Vladimir Poutine s'exprimait à l'ouverture d'un sommet avec ses homologues turc Recep Tayyip Erdogan et iranien Hassan Rohani dans la station balnéaire de Sotchi, à quelques jours de nouveaux pourparlers à Genève sous l'égide de l'ONU.

«Une vraie chance de mettre fin à cette guerre civile datant de plusieurs années est apparue», a-t-il déclaré. «Grâce aux efforts de la Russie, de l'Iran et de la Turquie, nous avons pu éviter un éclatement de la Syrie, empêcher qu'elle se retrouve entre les mains des terroristes internationaux», a-t-il ajouté.

«Concessions» nécessaires

Pour le président russe, «il revient au peuple syrien de déterminer lui-même son avenir (...) Il est évident que le processus (...) ne sera pas simple et exigera des compromis et des concessions de tous les participants, y compris du gouvernement syrien». Moscou, Téhéran et Ankara «entreprendront les efforts les plus actifs pour rendre ce travail le plus productif possible», a-t-il encore ajouté.

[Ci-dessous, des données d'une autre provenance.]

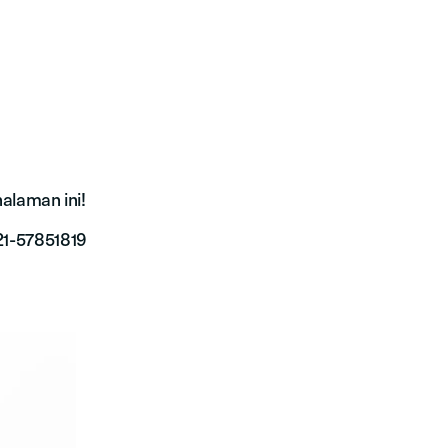
alaman ini!
021-57851819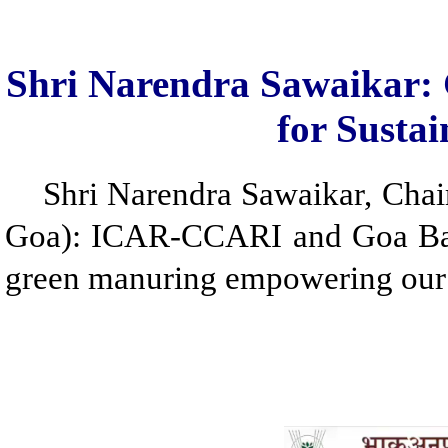
Shri Narendra Sawaikar
for Susta
Shri Narendra Sawaikar, Chairm
Goa): ICAR-CCARI and Goa Bagay
green manuring empowering our 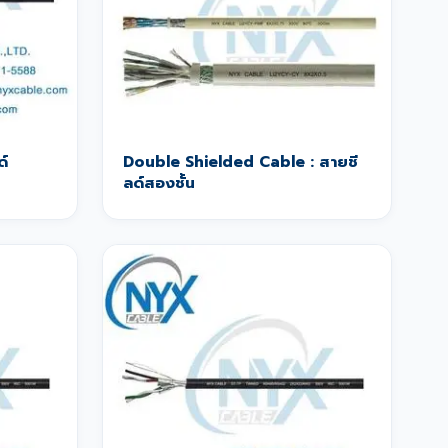
ด์
Double Shielded Cable : สายชี
ลด์สองชั้น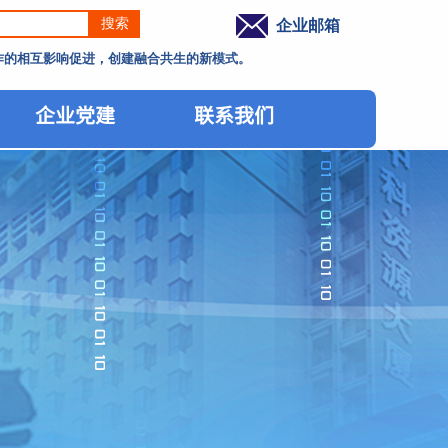
搜索
企业邮箱
工作的相互影响促进，创建融合共生的新模式。
企业党建
联系我们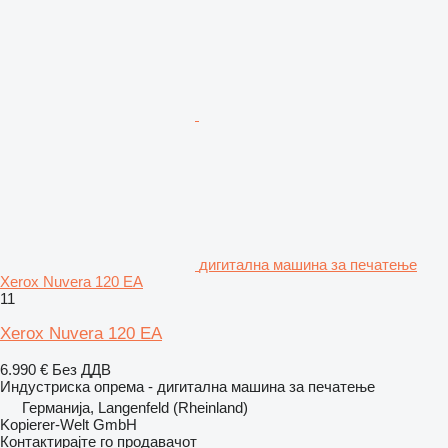
дигитална машина за печатење
Xerox Nuvera 120 EA
11
Xerox Nuvera 120 EA
6.990 €
Без ДДВ
Индустриска опрема - дигитална машина за печатење
Германија, Langenfeld (Rheinland)
Kopierer-Welt GmbH
Контактирајте го продавачот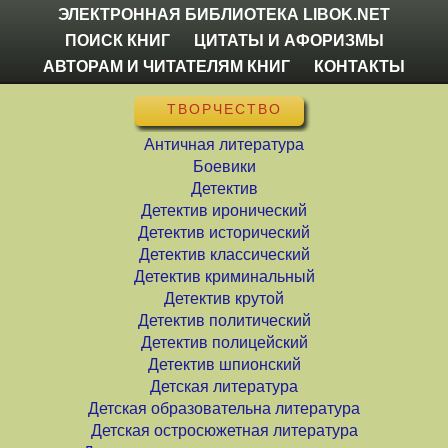
ЭЛЕКТРОННАЯ БИБЛИОТЕКА LIBOK.NET
ПОИСК КНИГ
ЦИТАТЫ И АФОРИЗМЫ
АВТОРАМ И ЧИТАТЕЛЯМ КНИГ
КОНТАКТЫ
ТВОРЧЕСТВО
Античная литература
Боевики
Детектив
Детектив иронический
Детектив исторический
Детектив классический
Детектив криминальный
Детектив крутой
Детектив политический
Детектив полицейский
Детектив шпионский
Детская литература
Детская образовательна литература
Детская остросюжетная литература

La Russie et l'Iran, alliés du régime de Damas, et la Turquie, soutien des rebelles, sont les parrains du processus d'Astana, la capitale kazakhe, qui a permis la mise en place de quatre «zones de désescalade» en Syrie, qui s'est accompagnée d'une relative baisse des violences sur le terrain.

L'opposition se réunit

A ce jour toutefois, toutes les initiatives de paix ont échoué. La principale pierre d'achoppement est le sort réservé au président Bachar el-Assad, dont le départ immédiat est réclamé par de nombreux opposants.

Les principales factions de l'opposition syrienne ont de leur côté entamé des négociations mercredi à Ryad pour tenter d'unifier leurs positions. L'objectif est de mettre sur pied une délégation unifiée pour représenter l'opposition aux pourparlers qui doivent s'ouvrir le 28 novembre à Genève sous l'égide de l'ONU. L'émissaire des Nations unies pour la Syrie, Staffan de Mistura, était présent mercredi à la réunion.